We would eat for months on its sale.
But to Jiala, six years old and deeply attached, who had already watched every other piece of our household furniture disappear, it was another matter.
She had watched our servants and nannies evaporate as water droplets hiss to mist on a hot griddle. She had watched draperies tumble, seen the geometries of our carpets rolled and carried out on Alacaner backs, a train of men like linked sausages marching from our marbled halls. The bed was too much. These days, our halls echoed with only our few remaining footfalls.
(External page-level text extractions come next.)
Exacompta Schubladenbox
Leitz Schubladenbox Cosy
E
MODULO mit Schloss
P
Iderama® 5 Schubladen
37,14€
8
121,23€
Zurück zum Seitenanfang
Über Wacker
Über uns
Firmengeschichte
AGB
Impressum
The porticos carried no sound of music from our pianoforte, and the last bit of warmth in the house could only be found in the sulphurous stink of my workshop, where a lone fire yet blazed.
For Jiala, the disappearance of her vast and beautiful bed was her last chance to make a stand.
“NOOOOOOOO!”
I tried to cajole her, and then to drag her. But she’d grown since her days as a babe, and desperation gave her strength. As I hauled her from the mattress, she grabbed hold of one huge post and locked her arms around it. She pressed her cheek against the cloud dragon’s scales and screamed again. “NOOOOOOOO!”
We all covered our ears as she hit a new crystal-shattering octave.
“NOOOOOOOO!”
“Please, Jiala,” I begged. “I’ll buy you a new one. As soon as we have money.”